Regarding finding a technical co-founder, a few immediate thoughts:

  1. There are many more people who have an idea but little/no ability to execute independently, than there are engineers who lack an idea. So you will need luck and/or a compelling pitch.
  2. When you say ‘technical co-founder’, I assume you mean ‘engineer willing to work with zero cash compensation’. (Maybe I’m mistaken, but this is usually what people mean.) Given that good engineers are in high demand (at least here in North America), the opportunity cost needs to be worthwhile. So you need to be willing to see them as a partner, with a decent chunk of equity. Many people think that just by bringing an idea, they should have 95% of the initial equity, whilst the technical co-founder (whose skills are equally, if not more, valuable) should get 5%. So it’s important to be realistic about this. When you co-found a company with people, it’s important for founders’ equity to vest. Otherwise, if one person leaves, they have a large chunk of equity even though most of the work is still to be done.
  3. The most impactful things you might do to to attract and close a co-founder:

    • have committed seed money (either your own, or from an angel or VC)
    • have built a prototype of the thing that you can shop around to potential customers
    • have several years of domain experience in the specific industry or problem space, and a network of people you can tap for learning about customer needs, or sales pitches
    • have some potential customers who have signed letters of intent, or have given you money

The more of the items in #3 you have, the higher chance that someone good would agree to be a co-founder with you. Those things will appear valuable to a potential co-founder exactly because they’re valuable to the business (i.e. increase the chance of the business succeeding).

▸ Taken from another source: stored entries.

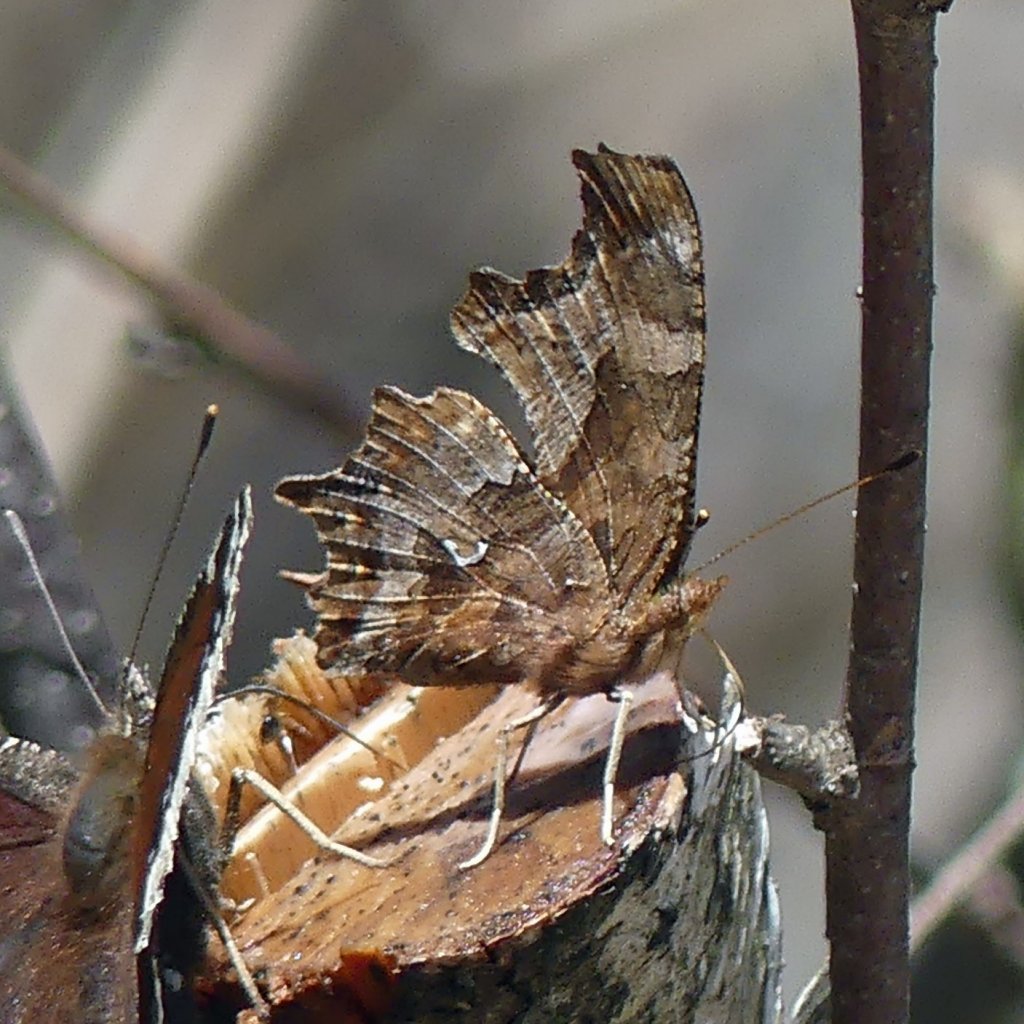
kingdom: Animalia
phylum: Arthropoda
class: Insecta
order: Lepidoptera
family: Nymphalidae
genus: Polygonia
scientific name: Polygonia comma
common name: Eastern Comma
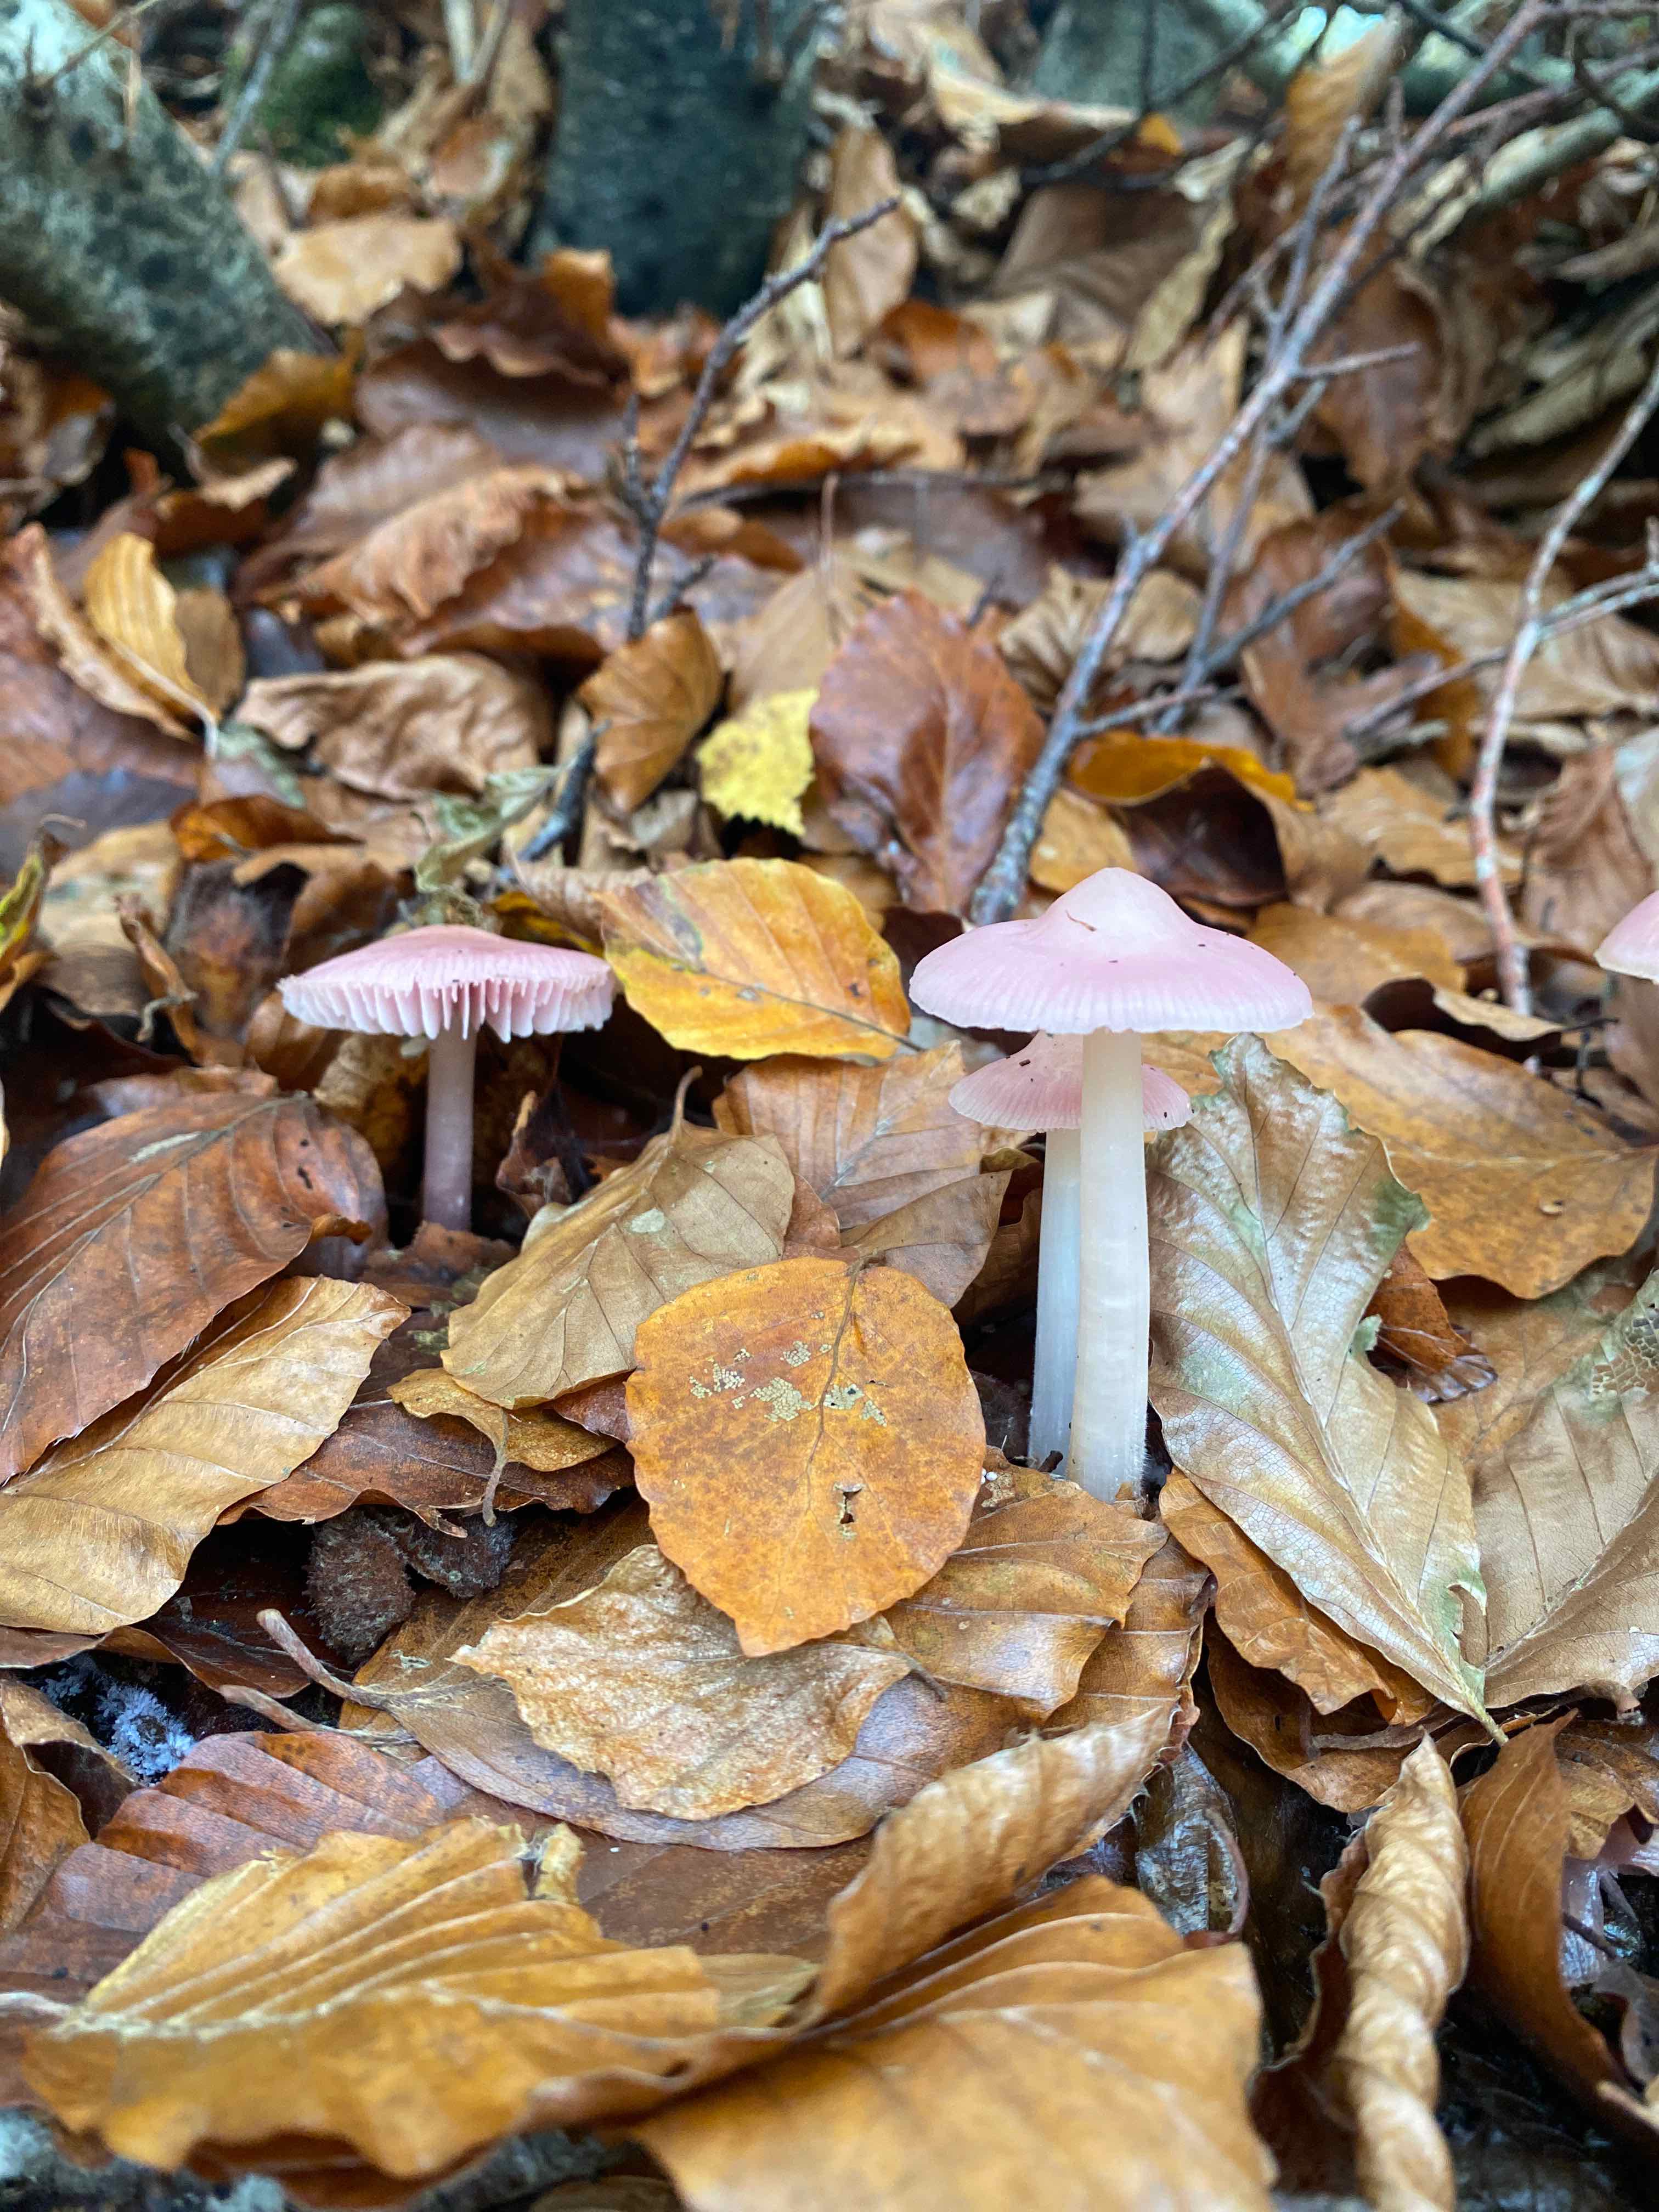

As far as sourcing people, I don’t know anyone who’s looking for an opportunity like this right now. One good place to find people is Hacker News (https://news.ycombinator.com)​, a discussion forum for startup/engineer folks. It’s worth spending an hour reading:

  • how other people have pitched when looking for technical co-founders
  • how engineers have reacted
  • how (some) engineers think about the decision

You can search previous discussions here:

https://hn.algolia.com/?​dateRange=all&page=0&prefix=​false&query=Technical%20co-​founder&sort=byPopularity&​type=story

and here:

https://hn.algolia.com/?​dateRange=all&page=0&prefix=​false&query=Technical%20co-​founder&sort=byPopularity&​type=comment

Some common perspectives worth reading:

Understanding your target co-founder profile better will help you refine your pitch, anticipate objections and, most importantly, help focus your current effort on things that are most valuable. Those things will be valuable to a potential co-founder precisely because they’re valuable for your startup.